▶ Tasks
1) In the forum thread, how many roosters and hens does the post dated Mar 6, 2012 report moving, and in how much time?
2) Write out the forum thread word for word, starting at "4. Do not believe" and ending at "just the beginning.".

▶ Passage provided
........

Sounds like they just got a $25,000 donation for releasing pheasants.....
That's probably how this thing will survive


----------



## Howitzer (Nov 1, 2004)

I can't believe I am using valuable time during hunting season on this but there is so much incorrect information I can't resist. 

1. Google "Echo Chamber" 
2. 9000+ Stamps sold so far, DNR estimated less than 1500, MPHI needs 5000 . = Success
3. Hunters are already increasing, hopefully, they do go to grouse, woodcock, and donate to conservation efforts. 
4. Do not believe anything you read here, I have not seen a single factual argument against releases in this entire thread...buying land? What? Google Chewbacca Defense 
5. *If you paid $25 go have some fun life is short*, there are always bush kickers at the SGA with plants take your dog and show them how to hunt. It's very rewarding, instead of running my dog I stop by Rose Lake and hopefully run into an empty-handed hunter and take him for a run to put up some birds.
6. The $25,000 donation is just the beginning.


----------



## nick brown (Mar 6, 2012)

Wild birds. Moved 4 roosters and 3 hens in an hour and a half today.


----------



## GrouseHntr (Nov 2, 2008)

........

▶ Supplied entries
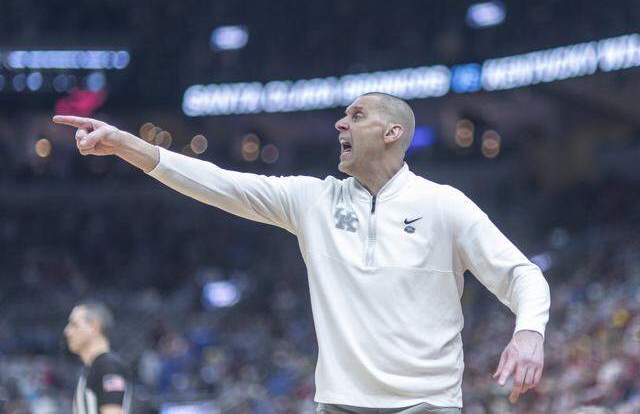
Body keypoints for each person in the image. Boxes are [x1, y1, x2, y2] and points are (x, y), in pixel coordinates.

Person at [53, 92, 550, 413]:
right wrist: (126, 146)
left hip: (429, 404)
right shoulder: (314, 200)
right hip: (338, 405)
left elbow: (523, 275)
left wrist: (528, 333)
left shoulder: (444, 206)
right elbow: (219, 183)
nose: (340, 124)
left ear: (392, 133)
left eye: (356, 116)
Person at [64, 302, 131, 414]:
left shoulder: (107, 366)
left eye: (74, 324)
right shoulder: (94, 366)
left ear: (93, 327)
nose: (67, 331)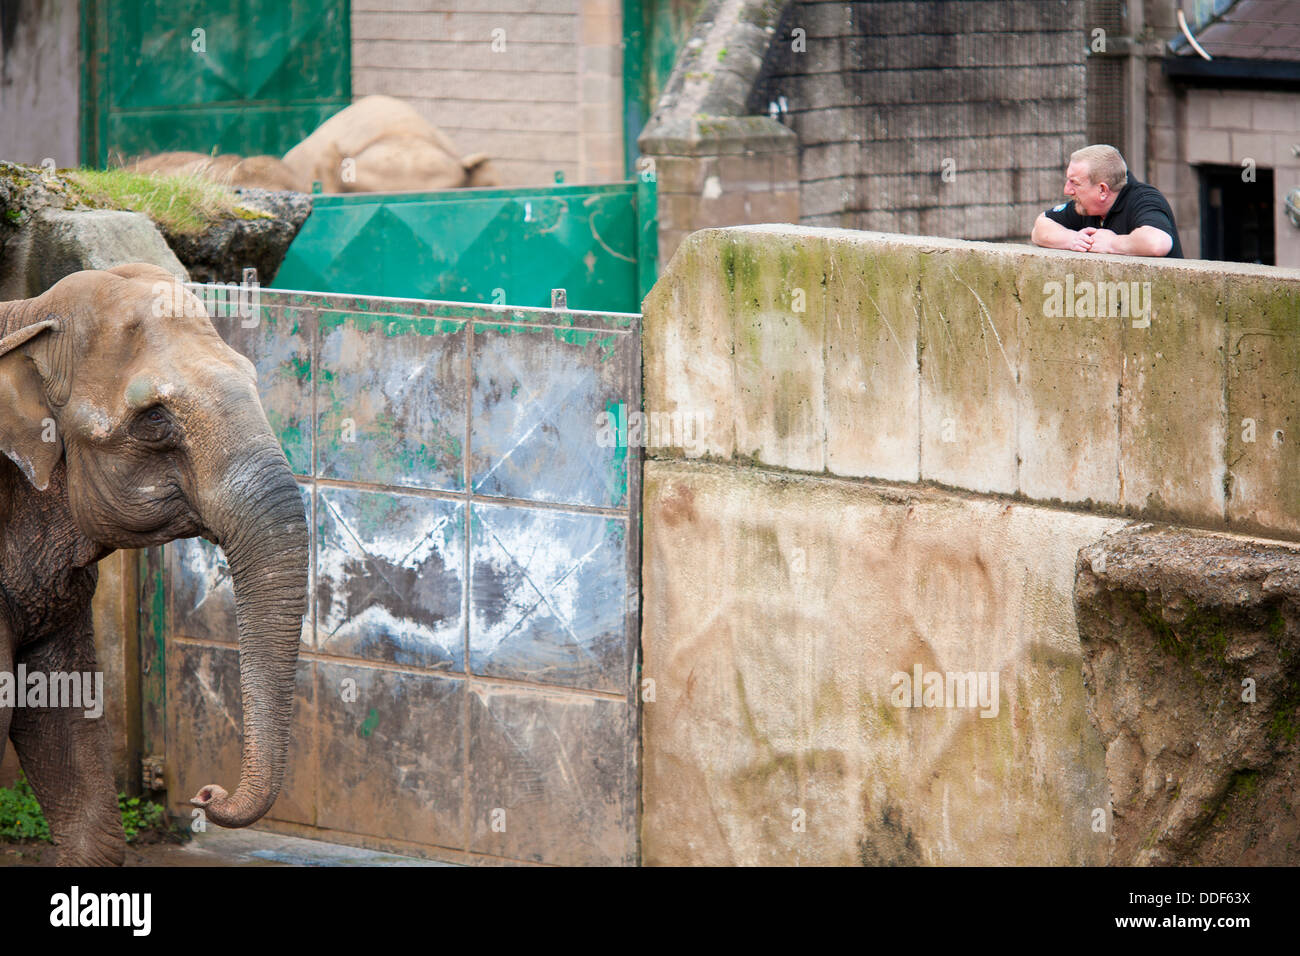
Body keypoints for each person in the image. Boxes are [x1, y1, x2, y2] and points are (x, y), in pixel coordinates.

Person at [1031, 144, 1183, 258]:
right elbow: (1040, 228)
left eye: (1074, 183)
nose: (1067, 190)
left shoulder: (1144, 200)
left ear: (1103, 190)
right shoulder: (1087, 206)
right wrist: (1072, 239)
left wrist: (1112, 243)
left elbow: (1157, 243)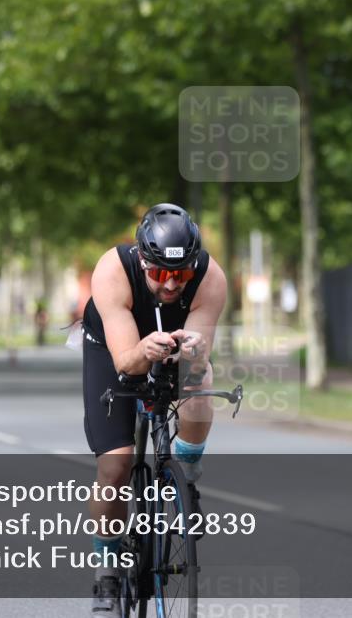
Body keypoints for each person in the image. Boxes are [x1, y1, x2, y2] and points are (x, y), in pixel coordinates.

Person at [81, 203, 227, 616]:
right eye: (161, 273)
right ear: (143, 261)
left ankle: (189, 477)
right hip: (114, 349)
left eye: (179, 275)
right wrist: (144, 350)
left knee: (201, 381)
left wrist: (193, 354)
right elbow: (127, 361)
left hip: (171, 345)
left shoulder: (210, 278)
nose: (170, 285)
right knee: (116, 467)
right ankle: (107, 568)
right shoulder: (112, 271)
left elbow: (198, 359)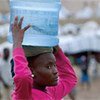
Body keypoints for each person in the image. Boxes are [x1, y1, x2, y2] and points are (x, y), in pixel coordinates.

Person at [11, 16, 77, 100]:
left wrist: (54, 44)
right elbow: (23, 78)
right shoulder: (25, 95)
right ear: (31, 71)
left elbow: (69, 78)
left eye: (55, 65)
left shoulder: (51, 92)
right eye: (48, 67)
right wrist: (17, 43)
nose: (55, 71)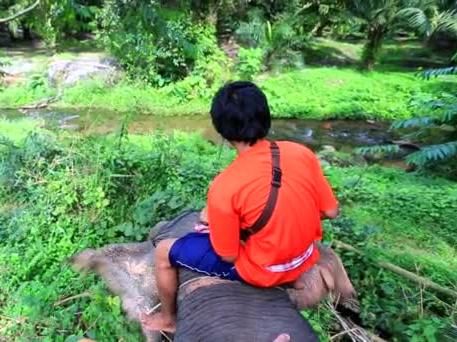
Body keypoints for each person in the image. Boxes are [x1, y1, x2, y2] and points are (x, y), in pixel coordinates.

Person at [140, 81, 339, 333]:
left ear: (222, 130)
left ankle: (168, 320)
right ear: (265, 116)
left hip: (263, 269)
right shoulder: (301, 153)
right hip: (303, 259)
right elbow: (331, 211)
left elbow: (228, 255)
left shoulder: (225, 184)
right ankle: (293, 277)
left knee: (164, 253)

........

▶ Solutions to the exercise
1) 4 roosters and 3 hens in an hour and a half.

2)
4. Do not believe anything you read here, I have not seen a single factual argument against releases in this entire thread...buying land? What? Google Chewbacca Defense 
5. *If you paid $25 go have some fun life is short*, there are always bush kickers at the SGA with plants take your dog and show them how to hunt. It's very rewarding, instead of running my dog I stop by Rose Lake and hopefully run into an empty-handed hunter and take him for a run to put up some birds.
6. The $25,000 donation is just the beginning.